Any new creditors are going to be looking for the razor manufacturers as well, not just satisfied to keep lending money or extending credit to a guy making razor blades. Fuji is probably immune as they have almost entirely transitioned their biz to digital, but Ilford may struggle even if they gain some Kodak customers.

Someone used a car analogy. If I wanted to start a company making parts to go into biz making parts for pre-1980 Mustangs and Corvettes, my creditor is going to check to see how many of those vintage cars exist on the current market and what the depreciation is. If they see my market is a continually shrinking market, I will not get very limited credit.
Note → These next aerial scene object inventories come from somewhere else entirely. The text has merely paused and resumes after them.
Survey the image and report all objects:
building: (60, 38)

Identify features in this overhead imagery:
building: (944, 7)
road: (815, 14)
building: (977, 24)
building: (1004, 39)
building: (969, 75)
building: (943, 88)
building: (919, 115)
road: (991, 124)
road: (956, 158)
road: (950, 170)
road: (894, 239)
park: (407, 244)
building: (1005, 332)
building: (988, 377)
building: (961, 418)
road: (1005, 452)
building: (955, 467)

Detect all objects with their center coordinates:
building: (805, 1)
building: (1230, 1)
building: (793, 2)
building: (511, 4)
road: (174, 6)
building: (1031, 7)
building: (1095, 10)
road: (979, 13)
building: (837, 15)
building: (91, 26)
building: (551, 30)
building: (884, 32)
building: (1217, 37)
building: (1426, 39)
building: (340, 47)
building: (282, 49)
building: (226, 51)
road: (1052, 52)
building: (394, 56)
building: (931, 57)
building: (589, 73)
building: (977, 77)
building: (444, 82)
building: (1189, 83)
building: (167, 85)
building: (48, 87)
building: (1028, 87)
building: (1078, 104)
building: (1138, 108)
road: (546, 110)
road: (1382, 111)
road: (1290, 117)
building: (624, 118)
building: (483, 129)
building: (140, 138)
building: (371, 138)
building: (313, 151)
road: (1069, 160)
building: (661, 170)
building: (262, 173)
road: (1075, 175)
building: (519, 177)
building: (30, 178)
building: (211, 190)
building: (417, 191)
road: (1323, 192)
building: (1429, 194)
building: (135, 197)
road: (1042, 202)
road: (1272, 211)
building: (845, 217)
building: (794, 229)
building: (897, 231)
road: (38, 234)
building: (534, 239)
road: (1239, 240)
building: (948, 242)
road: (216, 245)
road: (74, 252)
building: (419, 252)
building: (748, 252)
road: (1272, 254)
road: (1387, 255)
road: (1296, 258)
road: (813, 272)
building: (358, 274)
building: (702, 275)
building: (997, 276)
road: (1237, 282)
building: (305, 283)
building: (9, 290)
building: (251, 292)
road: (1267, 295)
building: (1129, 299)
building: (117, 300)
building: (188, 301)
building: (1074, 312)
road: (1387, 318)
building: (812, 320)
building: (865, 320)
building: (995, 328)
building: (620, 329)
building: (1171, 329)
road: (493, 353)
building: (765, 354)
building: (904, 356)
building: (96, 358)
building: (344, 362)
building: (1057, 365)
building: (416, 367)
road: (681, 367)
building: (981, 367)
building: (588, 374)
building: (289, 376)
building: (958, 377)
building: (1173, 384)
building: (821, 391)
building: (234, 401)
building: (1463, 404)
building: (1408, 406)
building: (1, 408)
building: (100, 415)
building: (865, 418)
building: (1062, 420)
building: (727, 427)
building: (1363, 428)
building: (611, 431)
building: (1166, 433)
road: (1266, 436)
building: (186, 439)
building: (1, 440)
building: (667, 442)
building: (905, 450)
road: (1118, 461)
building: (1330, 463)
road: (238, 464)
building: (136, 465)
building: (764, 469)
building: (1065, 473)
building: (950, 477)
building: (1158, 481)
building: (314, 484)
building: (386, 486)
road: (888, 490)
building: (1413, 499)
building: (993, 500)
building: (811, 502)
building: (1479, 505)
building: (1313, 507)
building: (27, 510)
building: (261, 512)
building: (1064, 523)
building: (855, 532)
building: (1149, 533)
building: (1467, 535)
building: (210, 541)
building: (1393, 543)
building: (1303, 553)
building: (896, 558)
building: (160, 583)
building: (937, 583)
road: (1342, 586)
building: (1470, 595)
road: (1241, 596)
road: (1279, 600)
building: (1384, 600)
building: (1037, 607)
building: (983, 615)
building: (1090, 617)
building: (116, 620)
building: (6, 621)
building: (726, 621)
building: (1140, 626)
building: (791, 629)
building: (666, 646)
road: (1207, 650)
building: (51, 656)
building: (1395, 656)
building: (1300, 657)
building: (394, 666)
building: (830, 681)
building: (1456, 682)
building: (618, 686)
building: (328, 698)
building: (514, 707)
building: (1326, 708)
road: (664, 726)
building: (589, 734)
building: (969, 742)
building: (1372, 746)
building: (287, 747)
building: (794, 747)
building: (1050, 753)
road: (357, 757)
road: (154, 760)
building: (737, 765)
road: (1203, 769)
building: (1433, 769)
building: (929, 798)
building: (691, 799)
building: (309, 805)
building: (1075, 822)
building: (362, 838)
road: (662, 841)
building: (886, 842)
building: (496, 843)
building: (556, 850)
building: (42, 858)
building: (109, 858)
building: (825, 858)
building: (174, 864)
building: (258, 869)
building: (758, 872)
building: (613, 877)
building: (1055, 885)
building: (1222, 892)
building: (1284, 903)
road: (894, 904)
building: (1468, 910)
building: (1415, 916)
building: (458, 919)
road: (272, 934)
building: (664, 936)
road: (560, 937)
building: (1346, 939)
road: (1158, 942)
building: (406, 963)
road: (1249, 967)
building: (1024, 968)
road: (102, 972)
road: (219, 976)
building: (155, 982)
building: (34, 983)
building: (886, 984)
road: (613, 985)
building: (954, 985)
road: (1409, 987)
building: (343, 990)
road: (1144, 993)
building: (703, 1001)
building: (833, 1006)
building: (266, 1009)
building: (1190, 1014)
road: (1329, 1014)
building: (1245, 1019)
In short, the whole analog film business could be credit-starved (like greece) because of what is sign on with Kodak.

I focus on the lack of a coherent film/camera/processing dynamic because the Kodak shockwave is what every creditor throughout the industry is now going to zero in on. Even Mom & Pop photo labs clinging to a core market may feel the repercussions from this if they need to buy a refurbished Fuji Frontier on credit and such.

That's where I am coming from. It's my perspective because I have a background in this.